Copy out the records below exactly as they appear.
++++ EXCERPTED DATA
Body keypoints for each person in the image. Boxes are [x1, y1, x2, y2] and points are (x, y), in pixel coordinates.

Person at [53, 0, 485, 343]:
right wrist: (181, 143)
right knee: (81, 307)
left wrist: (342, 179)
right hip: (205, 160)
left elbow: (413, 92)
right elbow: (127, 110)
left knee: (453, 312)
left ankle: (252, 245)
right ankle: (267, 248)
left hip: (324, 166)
++++++++
● **SOLUTION TO THIS EXERCISE**
Body keypoints for each person in the image. Boxes are [x1, y1, x2, y2] and points are (x, y), in pixel coordinates.

Person at [53, 0, 485, 343]:
right wrist: (181, 143)
right knee: (81, 307)
left wrist: (342, 179)
right hip: (205, 160)
left elbow: (413, 92)
right elbow: (127, 110)
left knee: (453, 312)
left ankle: (252, 245)
right ankle: (267, 248)
left hip: (324, 166)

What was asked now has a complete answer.